In her response, Representative Wallace doesn’t go quite that far (although she has in the past), but she does continue to pick at a sore that has tormented her since the end of last year’s legislative session. After last year’s cuts, the universities, the Council of Presidents, and this blog have regularly pointed to the fact that state appropriations to universities were cut by an average of 23%. This has stuck in the craw of Representative Wallace and some other legislators who feel that we haven’t been appropriately grateful to them for the “hard vote” they took to let the universities double the statutory tuition increases in order to mitigate some of that cut.
Well, O.K., but the point of highlighting how state support for universities has been steadily declining has not been to show up Representative Wallace or anybody else.

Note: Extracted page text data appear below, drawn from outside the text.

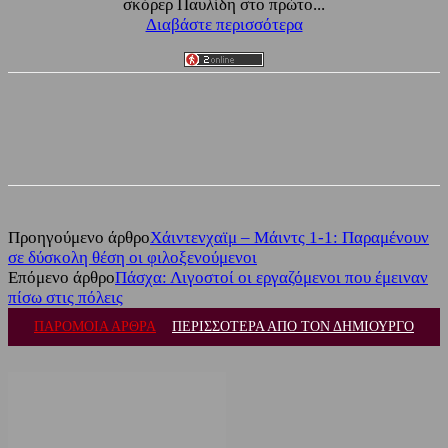
σκόρερ Παυλίδη στο πρώτο...
Διαβάστε περισσότερα
Facebook
Twitter
Προηγούμενο άρθρο
Χάιντενχαϊμ – Μάιντς 1-1: Παραμένουν
σε δύσκολη θέση οι φιλοξενούμενοι
Επόμενο άρθρο
Πάσχα: Λιγοστοί οι εργαζόμενοι που έμειναν
πίσω στις πόλεις
ΠΑΡΟΜΟΙΑ ΑΡΘΡΑ
ΠΕΡΙΣΣΟΤΕΡΑ ΑΠΟ ΤΟΝ ΔΗΜΙΟΥΡΓΟ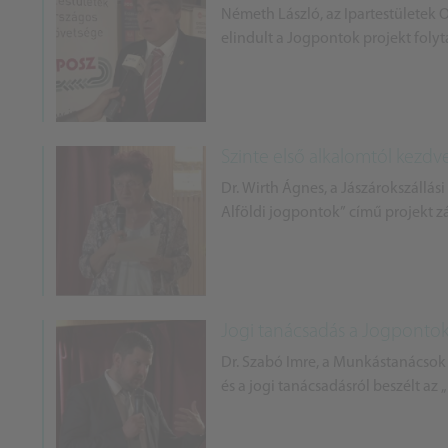
Németh László, az Ipartestületek 
elindult a Jogpontok projekt folyt
Szinte első alkalomtól kezd
Dr. Wirth Ágnes, a Jászárokszállási
Alföldi jogpontok” című projekt 
Jogi tanácsadás a Jogpontok
Dr. Szabó Imre, a Munkástanácsok
és a jogi tanácsadásról beszélt az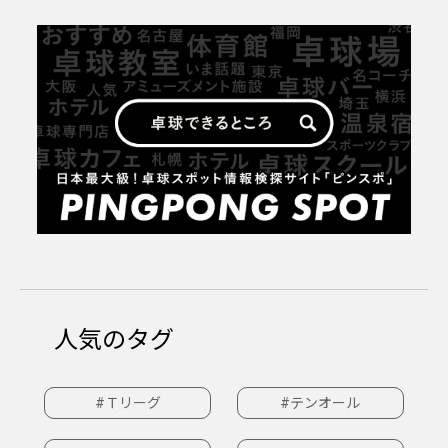
人気のタグ
#Ｔリーグ
#テンオール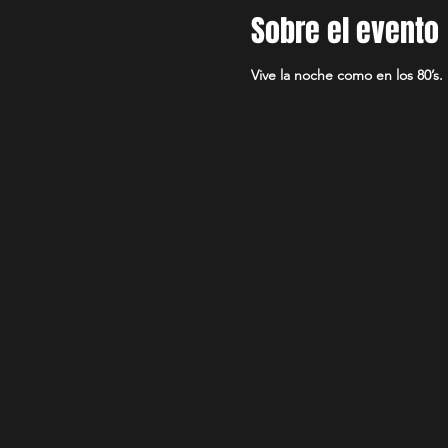
Sobre el evento
Vive la noche como en los 80’s.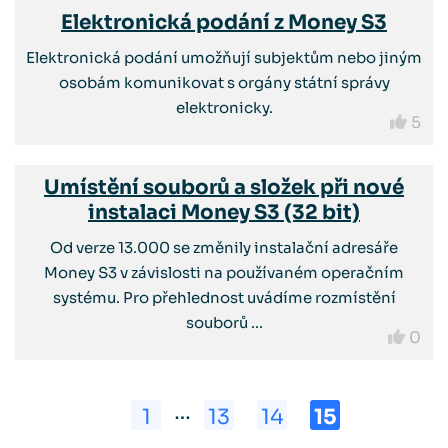
Elektronická podání z Money S3
Elektronická podání umožňují subjektům nebo jiným
osobám komunikovat s orgány státní správy
elektronicky.
5
Umístění souborů a složek při nové
instalaci Money S3 (32 bit)
Od verze 13.000 se změnily instalační adresáře
Money S3 v závislosti na používaném operačním
systému. Pro přehlednost uvádíme rozmístění
souborů ...
0
…
1
13
14
15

It has been to try to show how such underfunding threatens to seriously compromise our students’ education, and to try to make 4-year higher education more of a priority for the state. And it seems ironic at best to chastise the universities for not crowing about tuition increases in a hearing where everyone is beating on the universities for wanting the authority to raise tuition. And to call the information about state appropriation cuts “misleading” and declare them a reason to be forever vigilant against university dishonesty and skullduggery is just beyond the pale.
Washington’s universities had their state appropriations cut by over $400 million last year, and we’re looking at another $45 million cut this year. Our total funding (state appropriations and tuition) ranks 48th in the nation. It’s time to stop talking about how to further regulate and control the best universities in the country and start talking about how to fund them.